We have to test it to find out if it was a good assumption, which is take that number, divide by the number it was added to or subtracted from, which is 2.5 times 10 to the minus fourth, multiply by 100, and you get 5.52%. It's literally so close, but it... did not meet the guidelines.
So this was not a good assumption and we have to do something else. The only thing we can do is approximate again, which we do by taking this x value that we just found, which I've labeled it as x1, and we plug it back in to where we took it from, essentially. So I've got this circled, I've got an arrow.
When I got rid of minus 2x, I found 1.38 times 10 to the minus 5th for x. I'm going to plug that back in in the place where I took x out, and I'm just going to plug it in for x. So finding x2, right, the 2x quantity squared and the x, both of those things, they... were part of the x's that I solved for.
We hadn't changed those, so those stay the same. And in the bottom, 2.5 times 10 to the minus 4th minus 2x. So minus 2 times the value that I found for x1, right?
That 1.38 times 10 to the minus 5th. And then I'm going to square all of that stuff on the bottom, and it's all equal to 1.67 times 10 to the minus 7th still. When I solve for x2...
Well, when I solve for x the second time, which I label x to, I get 1.27 times 10 to the minus 5th. So good news is that it didn't change a lot. If it changes a lot, probably something went wrong, hopefully just with the math and not with the setup.
So, I mean, now your question is probably, now what do I do with it? You plug it in again. So you take X2 and put that back in for X and you keep going. until you get values that converge. So if I take 1.27 times 10 to the minus fifth and plug it in for x, which I have it labeled here in blue so that you can see where it went in.

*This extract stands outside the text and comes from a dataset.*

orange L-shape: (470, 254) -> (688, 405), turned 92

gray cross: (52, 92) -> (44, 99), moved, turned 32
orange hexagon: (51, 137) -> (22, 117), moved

When I solve for x this time, I get 1.28 times 10 to the minus fifth. So these are close enough for us to say, like, oh, yeah, it's basically the same number. Like, let's just go forward with this as our x. Now this is the X that you carry forward.
If you would like to take your X and do the test again, that's one way to feel confident moving forward with it, but this should be under 5%, and if not completely under 5%, it's gotten as close as we could get. You could solve for X4, and you should get something. If I remember correctly, I think this might bounce back to 1.27.
So if you used 1.27 times some of the minus fifth, great. If you used 1.28 times some of the minus fifth, also great. Should give you less than 5%. If it doesn't, as long as it moved as close as possible to 5%, we've really done everything we can. So remember, though, this is not my final answer.
I'm going to use this x value to find my equilibrium concentrations. So I've done it for all of them here, right? 2.54 times 10 to the minus 4th minus 2x, 2x and x to get my equilibrium concentrations of everything.
And then just to note, if you have substituted for so long that you're at x6 or x7, go back in and check your work. There are occasionally problems where you will need to go to X7 or X8, but they are very rare. And especially if you are on a quiz or an exam or something like that, you shouldn't have to go beyond X6 to get the answer here.